Prof. R. A. C. E. Achara had a slightly different standpoint on the matter.
“Quality of delivery from any top court is more a function of individual depth than it is a matter of the number of justices.
“Indeed, the evidence suggests that where the best thinkers are watered down by a flotilla of shallower sailing vessels, the plurality rule for the identification of the court’s position tends to thus prioritize as precedent what should rather have deferred to the minority.
“Again, a larger pool of top court justices, unless all entitled to sit over all appeals, leaves the outcome of disputes to the vagaries of the presiding adjudicator who has the final say on the composition of particular panels. In times and jurisdictions where few elite schools and traditions tend to determine recruitment and thus substantially guarantee a certain uniformity of views and standards, this somewhat capricious power might be of little moment. In jurisdictions where faith has been shaken and trust no longer taken for granted, this power of selection is potentially even more system destructive when it is joined with hasty flooding of the court merely to anticipate election appeals.
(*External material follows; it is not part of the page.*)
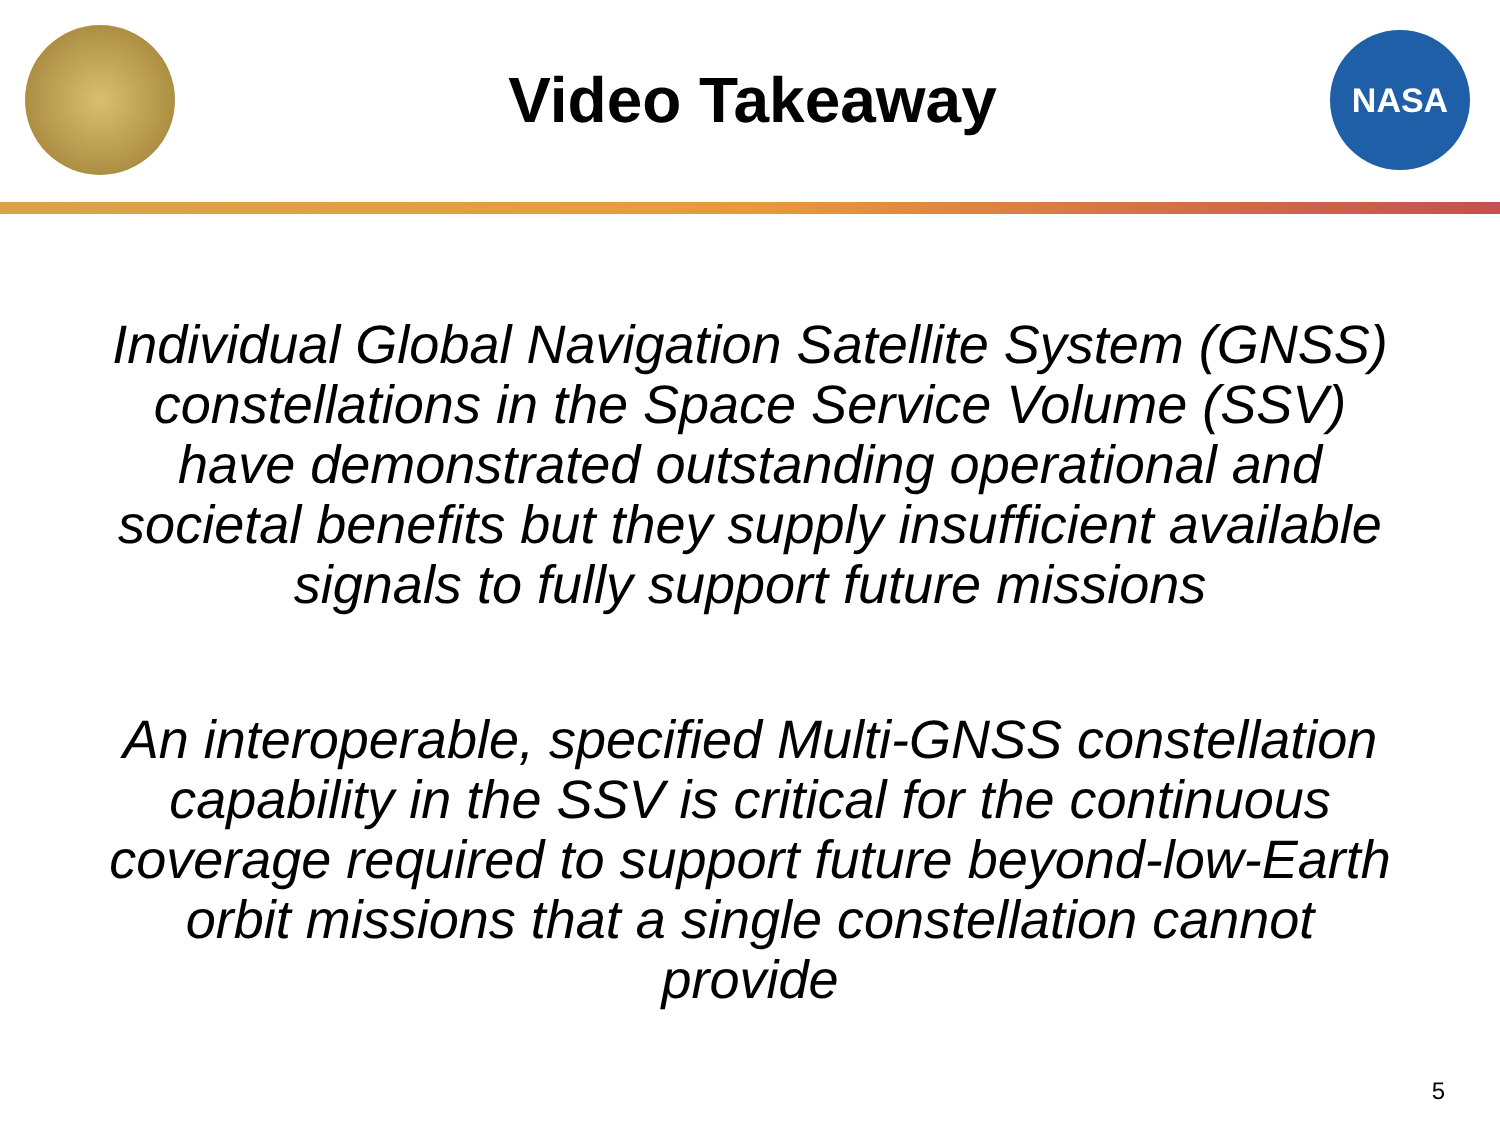Video Takeaway
NASA
Individual Global Navigation Satellite System (GNSS) constellations in the Space Service Volume (SSV) have demonstrated outstanding operational and societal benefits but they supply insufficient available signals to fully support future missions
An interoperable, specified Multi-GNSS constellation capability in the SSV is critical for the continuous coverage required to support future beyond-low-Earth orbit missions that a single constellation cannot provide
5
“Again, and perhaps a bit counterintuitively, a fewer member Supreme Court with the most perceptive thinkers would probably create at least 2 conditions better than when that court runs on diluted membership numbers beyond a total of, say, 7 or 9.
“In the one, the court would better appreciate its role as essentially the setter of position for lower courts and for general guidance of the legal system as a whole. So understood and with the resultantly less inconsistency of its decisions, there’ll be substantially less number of cases that would, as seems the case now, gamble their way up the judicial ladder to our top court.
“This is because people would be reasonably sure of what the courts would do in litigations and the consequences in damages and costs of wasting time on unfounded flights of fancy where the philosophy if not immediate facts have long been established in the other direction.
“On the other, for the fewer cases that will come upstairs as a result of a legally or factually well-founded need for clarification or for reform, a leaner brighter number in any top court is more likely able to deal with and agreeably dispose of more appeals than when a bloated number of less-resourced justices have been appointed to bog down the court by the additional but counterproductive weight of unnecessary numbers.”